[Start of Attachment]

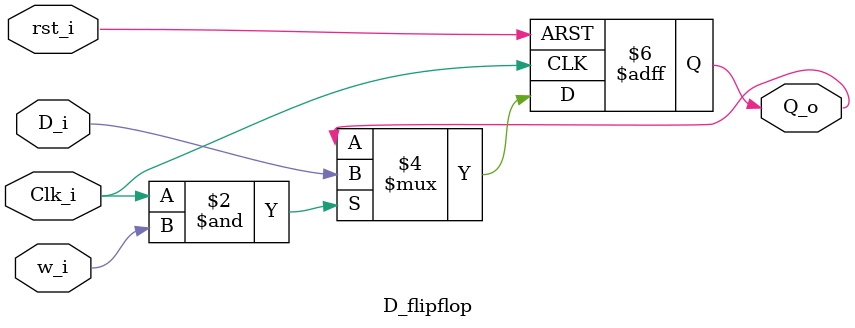
<source format=v>
module D_flipflop(D_i, Clk_i, rst_i, w_i, Q_o);

input D_i, Clk_i, rst_i, w_i;
output reg Q_o;

/* se for latch: D_i or Clk_i or rst_i or w_i */
always @(posedge Clk_i or posedge rst_i) begin
    if(rst_i) Q_o  = 1'b0;
    else if (Clk_i & w_i) Q_o = D_i;
end

endmodule
</source>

[End of Attachment]

Give every line above again exactly, omitting whatever pictures appear.

Solution
<source format=v>
module D_flipflop(D_i, Clk_i, rst_i, w_i, Q_o);

input D_i, Clk_i, rst_i, w_i;
output reg Q_o;

/* se for latch: D_i or Clk_i or rst_i or w_i */
always @(posedge Clk_i or posedge rst_i) begin
    if(rst_i) Q_o  = 1'b0;
    else if (Clk_i & w_i) Q_o = D_i;
end

endmodule
</source>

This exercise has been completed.